● Kutipan:

►

SEKILAS TENTANG Indonesia Police Watch
SELAMA ini, sesuai dengan karakteristik utamanya sebagai aparat penegak hukum, Kepolisian Negara RI (Polri) memiliki wewenang yang cukup besar dalam penegakkan hukum. Kewenangan yang demikian besar ini tidak dimiliki oleh instansi lain, seperti Hakim dan Jaksa.
Di sisi lain, Polri sering pula dipandang sebagai sosok ataupun momok yang menakutkan oleh sebagian besar masyarakat Indonesia.
Penyalahgunaan kekuasaan, baik secara individual maupun organisatorik kerap kali terjadi dalam sejarah perkembangan Polri. Bahkan, secara organisatorik Polri digunakan untuk kepentingan politik penguasa. Paling tidak ini terjadi sepanjang pemerintahan Orde Baru.
Sebagai garda terdepan dalam menciptakan keamanan dan ketertiban masyarakat, Polri harus mandiri dan mampu bertindak profesional dalam menjalankan fungsinva, baik selaku pengayom masyarakat, pencipta kamtibmas maupun penegak hukum dalam kerangka criminal justice system di Indonesia.
Mengamati perkembangan itulah, kami (sejumlah wartawan yang biasa meliput di lingkungan kepolisian) merasa perlu membentuk wadah yang independen, yaitu INDONESIA POLICE WATCH.
Cikal bakal Indonesia Police Watch lahir di awal reformasi, beberapa saat setelah rezim Orde Baru Soeharto “jatuh”. Saat itu sejumlah aktivisnya terlibat dalam menggalang berbagai seminar dan diskusi tentang perlunya Polri yang mandiri, professional, dan terpisah dari ABRI (TNI). Di Awal tahun 2000 lembaga ini diberi nama Indonesia Police Watch (Lembaga Pengamat Polri).
Dasar Hukum
Untuk memantapkan berdirinya INDONESIA POLICE WATCH (Lembaga Pengamat Polri) ini keberadaannya sempat dikukuhkan berdasarkan Akta Notaris Ny Ida Ayu Yudiani SH No 3 Tanggal 19 Mei 2000. Dari akta tersebut keberadaan lembaga ini kemudian didaftarkan ke Departemen Dalam Negeri.

◄

● Entri yang Disediakan:
►

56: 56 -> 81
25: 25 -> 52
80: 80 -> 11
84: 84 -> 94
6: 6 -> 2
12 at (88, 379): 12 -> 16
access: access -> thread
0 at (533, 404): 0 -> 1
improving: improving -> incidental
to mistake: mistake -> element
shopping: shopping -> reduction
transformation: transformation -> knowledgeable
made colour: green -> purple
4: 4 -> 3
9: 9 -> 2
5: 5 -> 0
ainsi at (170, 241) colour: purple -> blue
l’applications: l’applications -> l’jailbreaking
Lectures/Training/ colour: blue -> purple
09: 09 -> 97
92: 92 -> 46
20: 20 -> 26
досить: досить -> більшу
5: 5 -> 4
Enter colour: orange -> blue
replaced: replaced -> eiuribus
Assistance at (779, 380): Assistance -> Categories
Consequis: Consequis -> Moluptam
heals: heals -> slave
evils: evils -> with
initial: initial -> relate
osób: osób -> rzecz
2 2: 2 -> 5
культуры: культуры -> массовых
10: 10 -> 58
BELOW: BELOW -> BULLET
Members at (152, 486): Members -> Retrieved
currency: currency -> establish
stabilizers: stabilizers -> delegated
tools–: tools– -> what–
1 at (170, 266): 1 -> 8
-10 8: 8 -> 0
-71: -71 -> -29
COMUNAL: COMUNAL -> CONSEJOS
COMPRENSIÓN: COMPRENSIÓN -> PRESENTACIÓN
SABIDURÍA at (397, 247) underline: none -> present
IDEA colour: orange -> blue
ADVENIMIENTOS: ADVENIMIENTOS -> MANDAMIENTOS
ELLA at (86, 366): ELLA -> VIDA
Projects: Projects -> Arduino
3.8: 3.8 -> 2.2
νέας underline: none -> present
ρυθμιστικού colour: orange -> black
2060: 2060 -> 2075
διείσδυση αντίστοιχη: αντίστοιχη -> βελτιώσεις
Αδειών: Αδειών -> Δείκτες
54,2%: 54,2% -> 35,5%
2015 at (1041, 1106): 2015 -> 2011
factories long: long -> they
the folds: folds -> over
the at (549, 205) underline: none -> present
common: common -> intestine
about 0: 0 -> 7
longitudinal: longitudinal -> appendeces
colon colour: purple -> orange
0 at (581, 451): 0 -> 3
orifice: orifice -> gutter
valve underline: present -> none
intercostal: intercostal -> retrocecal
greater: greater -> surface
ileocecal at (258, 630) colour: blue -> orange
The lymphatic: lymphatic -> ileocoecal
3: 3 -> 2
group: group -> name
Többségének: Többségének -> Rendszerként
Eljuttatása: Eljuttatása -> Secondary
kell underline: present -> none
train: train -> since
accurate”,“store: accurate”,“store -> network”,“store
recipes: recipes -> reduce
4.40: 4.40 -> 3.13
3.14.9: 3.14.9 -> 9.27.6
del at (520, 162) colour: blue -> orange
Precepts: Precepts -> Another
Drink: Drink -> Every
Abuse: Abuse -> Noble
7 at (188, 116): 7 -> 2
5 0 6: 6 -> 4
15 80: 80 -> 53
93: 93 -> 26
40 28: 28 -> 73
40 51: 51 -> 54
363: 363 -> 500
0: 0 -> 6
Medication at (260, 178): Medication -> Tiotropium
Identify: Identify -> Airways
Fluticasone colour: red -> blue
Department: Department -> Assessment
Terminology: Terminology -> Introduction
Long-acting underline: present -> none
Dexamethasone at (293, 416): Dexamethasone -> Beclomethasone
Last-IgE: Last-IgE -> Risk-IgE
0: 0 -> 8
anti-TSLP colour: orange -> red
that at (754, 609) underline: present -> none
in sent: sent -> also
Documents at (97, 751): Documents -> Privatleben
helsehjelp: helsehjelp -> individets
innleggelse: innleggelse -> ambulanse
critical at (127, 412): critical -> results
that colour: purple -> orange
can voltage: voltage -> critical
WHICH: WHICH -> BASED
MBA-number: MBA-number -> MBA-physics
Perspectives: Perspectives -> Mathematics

◄

● Permintaan 1:
Jawab pertanyaan berikut berdasarkan kutipan tentang Indonesia Police Watch:
(a) Siapa yang membentuk Indonesia Police Watch?
(b) Kapan lembaga ini diberi nama Indonesia Police Watch?
(c) Ke instansi mana keberadaan lembaga ini didaftarkan setelah akta notaris?
● Permintaan 2:
Sebutkan semua peran yang disebut kutipan tentang Indonesia Police Watch untuk Polri dalam menjalankan fungsinya.
● Permintaan 3:
Tolong lanjutkan kutipan tentang Indonesia Police Watch mulai setelah kalimat terakhirnya.

● Hasil Latihan 1:
(a) Sejumlah wartawan yang biasa meliput di lingkungan kepolisian.
(b) Di awal tahun 2000.
(c) Ke Departemen Dalam Negeri.

● Hasil Latihan 2:
- Pengayom masyarakat
- Pencipta kamtibmas
- Penegak hukum dalam kerangka criminal justice system di Indonesia

● Hasil Latihan 3:
Perjuangan Organisasi
INDONESIA POLICE WATCH amat peduli terhadap permasalahan yang tengah dihadapi masyarakat Indonesia tentang kepastian penegak hukum di negeri ini. Sementara legalitas hukum Polri sebagai lembaga penegak hukum (saat itu di awal kejatuhan rezim Orde Baru) masih dihadapkan kepada masalah krusial. Sehingga aktivis INDONESIA POLICE WACTH saat itu melihat penempatan secara tidak proposional (epedemi proporsi) terhadap legalitas Polri. Akibatnya, sebagai penegak hukum yang berada di garda paling depan, Polri tidak eksis. Unsur militer masih mewarnai Polri. Begitu juga sikap profesionalisme masih jauh dari kehidupan jajaran aparat Polri.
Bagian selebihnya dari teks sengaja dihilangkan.